Re: Re: [WIP] Performance Improvement by reducing WAL for Update Operation - Mailing list pgsql-hackers

From Heikki Linnakangas
Subject Re: Re: [WIP] Performance Improvement by reducing WAL for Update Operation
Date
Msg-id 50642D6A.5080608@vmware.com
Whole thread Raw
In response to Re: Re: [WIP] Performance Improvement by reducing WAL for Update Operation  (Amit Kapila <amit.kapila@huawei.com>)
Responses Re: Re: [WIP] Performance Improvement by reducing WAL for Update Operation
List pgsql-hackers
On 25.09.2012 18:27, Amit Kapila wrote:
> If you feel it is must to do the comparison, we can do it in same way as we
> identify for HOT?

Yeah. (But as discussed, I think it would be even better to just treat
the old and new tuple as an opaque chunk of bytes, and run them through
a generic delta algorithm).

>    Can you please explain me why you think that after doing encoding doing LZ
> compression on it is better, as already we have reduced the amount of WAL
> for update by only storing changed column information?
>
> a. is it to further reduce the size of WAL
> b. storing diff WAL in some standard format
> c. or does it give any other kind of benefit

Potentially all of those. I don't know if it'd be better or worse, but
my gut feeling is that it would be simpler, and produce even more
compact WAL.

Attached is a simple patch to apply LZ compression to update WAL
records. I modified the LZ compressor so that it can optionally use a
separate "history" data, and the same history data must then be passed
to the decompression function.
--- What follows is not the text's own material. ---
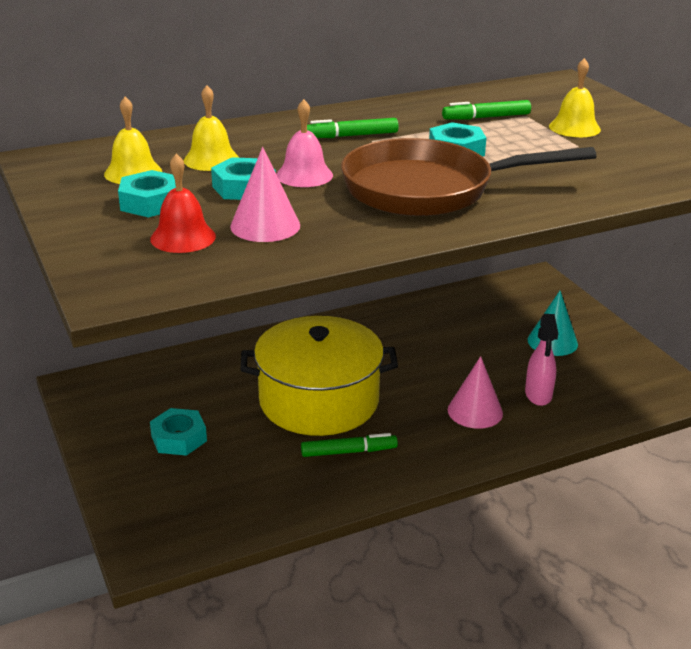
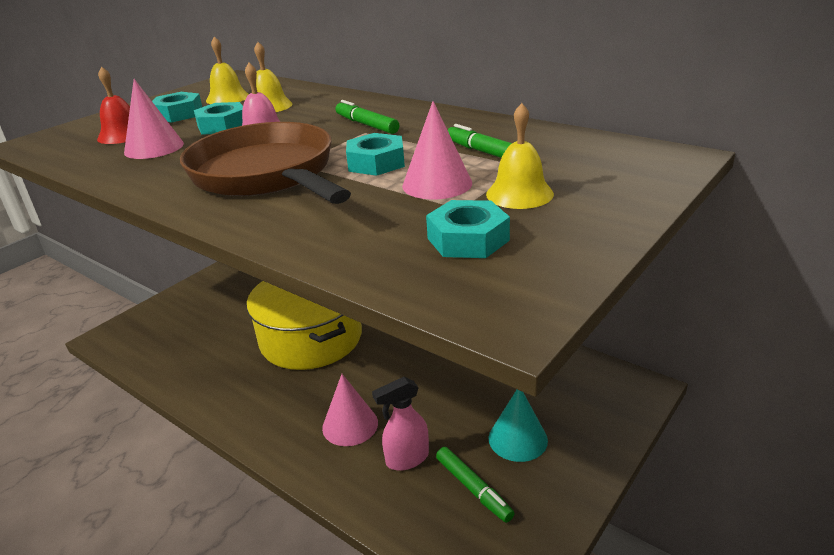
camera: 65 degrees right, 0 degrees up
(179, 438) = (231, 301): turquoise nut -> turquoise nut (468, 239)
(348, 452) = (251, 376): green marker -> green marker (473, 488)
(528, 143) = (437, 184): none -> pink cone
That makes it work as a pretty efficient
delta encoder, when you use the old tuple as the history data.

I ran some performance tests with the modified version of pgbench that
you posted earlier:

Current PostgreSQL master
-------------------------

tps = 941.601924 (excluding connections establishing)
  pg_xlog_location_diff
-----------------------
              721227944

pglz_wal_update_records.patch
-----------------------------

tps = 1039.792527 (excluding connections establishing)
  pg_xlog_location_diff
-----------------------
              419395208

pglz_wal_update_records.patch, COMPRESS_ONLY
--------------------------------------------

tps = 1009.682002 (excluding connections establishing)
  pg_xlog_location_diff
-----------------------
              422505104


Amit's wal_update_changes_hot_update.patch
------------------------------------------

tps = 1092.703883 (excluding connections establishing)
  pg_xlog_location_diff
-----------------------
              436031544


The COMPRESS_ONLY result is with the attached patch, but it just uses LZ
to compress the new tuple, without taking advantage of the old tuple.
The pg_xlog_location_diff value is the amount of WAL generated during
the pgbench run. Attached is also the shell script I used to run these
tests.

The conclusion is that there isn't very much difference among the
patches. They all squeeze the WAL to about the same size, and the
increase in TPS is roughly the same.

I think more performance testing is required. The modified pgbench test
isn't necessarily very representative of a real-life application. The
gain (or loss) of this patch is going to depend a lot on how many
columns are updated, and in what ways. Need to test more scenarios, with
many different database schemas.

The LZ approach has the advantage that it can take advantage of all
kinds of similarities between old and new tuple. For example, if you
swap the values of two columns, LZ will encode that efficiently. Or if
you insert a character in the middle of a long string. On the flipside,
it's probably more expensive. Then again, you have to do a memcmp() to
detect which columns have changed with your approach, and that's not
free either. That was not yet included in the patch version I tested.
Another consideration is that when you compress the record more, you
have less data to calculate CRC for. CRC calculation tends to be quite
expensive, so even quite aggressive compression might be a win. Yet
another consideration is that the compression/encoding is done while
holding a lock on the buffer. For the sake of concurrency, you want to
keep the duration the lock is held as short as possible.